Your goal -> Reproduce the data listing below verbatim, from its first line through the line containing "order: Fagales". Include both of those lines.

[Data listing]
* * *
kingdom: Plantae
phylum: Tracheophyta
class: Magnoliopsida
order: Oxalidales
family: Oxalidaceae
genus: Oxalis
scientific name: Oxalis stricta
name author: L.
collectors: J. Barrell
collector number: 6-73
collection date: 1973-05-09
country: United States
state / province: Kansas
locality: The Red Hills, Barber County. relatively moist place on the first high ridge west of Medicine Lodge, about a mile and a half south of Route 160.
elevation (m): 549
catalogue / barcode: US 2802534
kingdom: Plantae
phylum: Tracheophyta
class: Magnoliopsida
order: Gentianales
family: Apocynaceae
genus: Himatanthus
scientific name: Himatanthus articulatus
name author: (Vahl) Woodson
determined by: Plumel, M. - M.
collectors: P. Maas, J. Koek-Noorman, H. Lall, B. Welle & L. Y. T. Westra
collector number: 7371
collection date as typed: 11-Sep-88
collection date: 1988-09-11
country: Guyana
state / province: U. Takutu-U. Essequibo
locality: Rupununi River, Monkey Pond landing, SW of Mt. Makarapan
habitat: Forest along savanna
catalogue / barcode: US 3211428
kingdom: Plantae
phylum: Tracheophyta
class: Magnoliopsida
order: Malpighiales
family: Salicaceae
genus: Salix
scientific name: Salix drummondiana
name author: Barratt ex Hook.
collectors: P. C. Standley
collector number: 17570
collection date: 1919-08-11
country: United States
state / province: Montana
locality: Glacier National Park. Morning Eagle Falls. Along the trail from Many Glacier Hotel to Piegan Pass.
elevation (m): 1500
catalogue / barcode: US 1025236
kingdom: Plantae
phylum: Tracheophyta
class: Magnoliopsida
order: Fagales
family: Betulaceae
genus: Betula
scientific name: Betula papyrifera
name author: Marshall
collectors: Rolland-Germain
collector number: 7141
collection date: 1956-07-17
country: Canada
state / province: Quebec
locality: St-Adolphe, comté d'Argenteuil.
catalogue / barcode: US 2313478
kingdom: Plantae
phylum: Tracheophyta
* * *
Solution to the exercise ->
kingdom: Plantae
phylum: Tracheophyta
class: Magnoliopsida
order: Oxalidales
family: Oxalidaceae
genus: Oxalis
scientific name: Oxalis stricta
name author: L.
collectors: J. Barrell
collector number: 6-73
collection date: 1973-05-09
country: United States
state / province: Kansas
locality: The Red Hills, Barber County. relatively moist place on the first high ridge west of Medicine Lodge, about a mile and a half south of Route 160.
elevation (m): 549
catalogue / barcode: US 2802534
kingdom: Plantae
phylum: Tracheophyta
class: Magnoliopsida
order: Gentianales
family: Apocynaceae
genus: Himatanthus
scientific name: Himatanthus articulatus
name author: (Vahl) Woodson
determined by: Plumel, M. - M.
collectors: P. Maas, J. Koek-Noorman, H. Lall, B. Welle & L. Y. T. Westra
collector number: 7371
collection date as typed: 11-Sep-88
collection date: 1988-09-11
country: Guyana
state / province: U. Takutu-U. Essequibo
locality: Rupununi River, Monkey Pond landing, SW of Mt. Makarapan
habitat: Forest along savanna
catalogue / barcode: US 3211428
kingdom: Plantae
phylum: Tracheophyta
class: Magnoliopsida
order: Malpighiales
family: Salicaceae
genus: Salix
scientific name: Salix drummondiana
name author: Barratt ex Hook.
collectors: P. C. Standley
collector number: 17570
collection date: 1919-08-11
country: United States
state / province: Montana
locality: Glacier National Park. Morning Eagle Falls. Along the trail from Many Glacier Hotel to Piegan Pass.
elevation (m): 1500
catalogue / barcode: US 1025236
kingdom: Plantae
phylum: Tracheophyta
class: Magnoliopsida
order: Fagales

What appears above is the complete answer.